**Your assignment:**
Whenever a line below holds the word "Aachen", copy that line.

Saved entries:
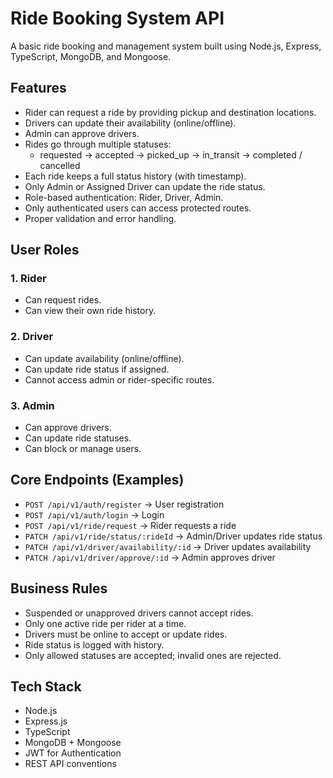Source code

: # Ride Booking System API

A basic ride booking and management system built using Node.js, Express, TypeScript, MongoDB, and Mongoose.

## Features

- Rider can request a ride by providing pickup and destination locations.
- Drivers can update their availability (online/offline).
- Admin can approve drivers.
- Rides go through multiple statuses:
  - requested → accepted → picked_up → in_transit → completed / cancelled
- Each ride keeps a full status history (with timestamp).
- Only Admin or Assigned Driver can update the ride status.
- Role-based authentication: Rider, Driver, Admin.
- Only authenticated users can access protected routes.
- Proper validation and error handling.

## User Roles

### 1. Rider

- Can request rides.
- Can view their own ride history.

### 2. Driver

- Can update availability (online/offline).
- Can update ride status if assigned.
- Cannot access admin or rider-specific routes.

### 3. Admin

- Can approve drivers.
- Can update ride statuses.
- Can block or manage users.

## Core Endpoints (Examples)

- `POST /api/v1/auth/register` → User registration
- `POST /api/v1/auth/login` → Login
- `POST /api/v1/ride/request` → Rider requests a ride
- `PATCH /api/v1/ride/status/:rideId` → Admin/Driver updates ride status
- `PATCH /api/v1/driver/availability/:id` → Driver updates availability
- `PATCH /api/v1/driver/approve/:id` → Admin approves driver

## Business Rules

- Suspended or unapproved drivers cannot accept rides.
- Only one active ride per rider at a time.
- Drivers must be online to accept or update rides.
- Ride status is logged with history.
- Only allowed statuses are accepted; invalid ones are rejected.

## Tech Stack

- Node.js
- Express.js
- TypeScript
- MongoDB + Mongoose
- JWT for Authentication
- REST API conventions
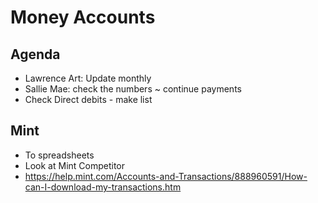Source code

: # Money Accounts

## Agenda

* Lawrence Art: Update monthly
* Sallie Mae: check the numbers ~ continue payments
* Check Direct debits - make list


## Mint

* To spreadsheets
* Look at Mint Competitor
* https://help.mint.com/Accounts-and-Transactions/888960591/How-can-I-download-my-transactions.htm


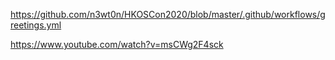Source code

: https://github.com/n3wt0n/HKOSCon2020/blob/master/.github/workflows/greetings.yml

https://www.youtube.com/watch?v=msCWg2F4sck
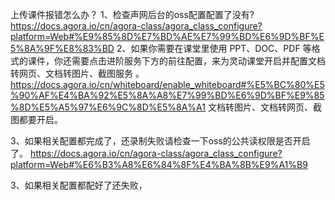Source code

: 上传课件报错怎么办？
1、检查声网后台的oss配置配置了没有?
https://docs.agora.io/cn/agora-class/agora_class_configure?platform=Web#%E9%85%8D%E7%BD%AE%E7%99%BD%E6%9D%BF%E5%8A%9F%E8%83%BD
2、如果你需要在课堂里使用 PPT、DOC、PDF 等格式的课件，你还需要点击进阶服务下方的前往配置，来为灵动课堂开启并配置文档转网页、文档转图片、截图服务
。https://docs.agora.io/cn/whiteboard/enable_whiteboard#%E5%BC%80%E5%90%AF%E4%BA%92%E5%8A%A8%E7%99%BD%E6%9D%BF%E9%85%8D%E5%A5%97%E6%9C%8D%E5%8A%A1
文档转图片、文档转网页、截图都要开启。

3、如果相关配置都完成了，还录制失败请检查一下oss的公共读权限是否开启了。
https://docs.agora.io/cn/agora-class/agora_class_configure?platform=Web#%E6%B3%A8%E6%84%8F%E4%BA%8B%E9%A1%B9


 3、如果相关配置都配好了还失败，
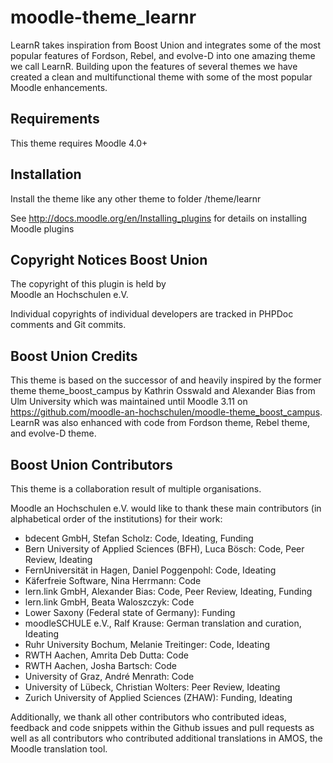 moodle-theme_learnr
========================

LearnR takes inspiration from Boost Union and integrates some of the most popular features of Fordson, Rebel, and evolve-D into one amazing theme we call LearnR.  Building upon the features of several themes we have created a clean and multifunctional theme with some of the most popular Moodle enhancements.


Requirements
------------

This theme requires Moodle 4.0+


Installation
------------

Install the theme like any other theme to folder
/theme/learnr

See http://docs.moodle.org/en/Installing_plugins for details on installing Moodle plugins



Copyright Notices Boost Union
---------

The copyright of this plugin is held by\
Moodle an Hochschulen e.V.

Individual copyrights of individual developers are tracked in PHPDoc comments and Git commits.


Boost Union Credits
-------

This theme is based on the successor of and heavily inspired by the former theme theme_boost_campus by Kathrin Osswald and Alexander Bias from Ulm University which was maintained until Moodle 3.11 on https://github.com/moodle-an-hochschulen/moodle-theme_boost_campus.  
LearnR was also enhanced with code from Fordson theme, Rebel theme, and evolve-D theme.


Boost Union Contributors
------------

This theme is a collaboration result of multiple organisations.

Moodle an Hochschulen e.V. would like to thank these main contributors (in alphabetical order of the institutions) for their work:

* bdecent GmbH, Stefan Scholz: Code, Ideating, Funding
* Bern University of Applied Sciences (BFH), Luca Bösch: Code, Peer Review, Ideating
* FernUniversität in Hagen, Daniel Poggenpohl: Code, Ideating
* Käferfreie Software, Nina Herrmann: Code
* lern.link GmbH, Alexander Bias: Code, Peer Review, Ideating, Funding
* lern.link GmbH, Beata Waloszczyk: Code
* Lower Saxony (Federal state of Germany): Funding
* moodleSCHULE e.V., Ralf Krause: German translation and curation, Ideating
* Ruhr University Bochum, Melanie Treitinger: Code, Ideating
* RWTH Aachen, Amrita Deb Dutta: Code
* RWTH Aachen, Josha Bartsch: Code
* University of Graz, André Menrath: Code
* University of Lübeck, Christian Wolters: Peer Review, Ideating
* Zurich University of Applied Sciences (ZHAW): Funding, Ideating

Additionally, we thank all other contributors who contributed ideas, feedback and code snippets within the Github issues and pull requests as well as all contributors who contributed additional translations in AMOS, the Moodle translation tool.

**Answer to this task:**
* RWTH Aachen, Amrita Deb Dutta: Code
* RWTH Aachen, Josha Bartsch: Code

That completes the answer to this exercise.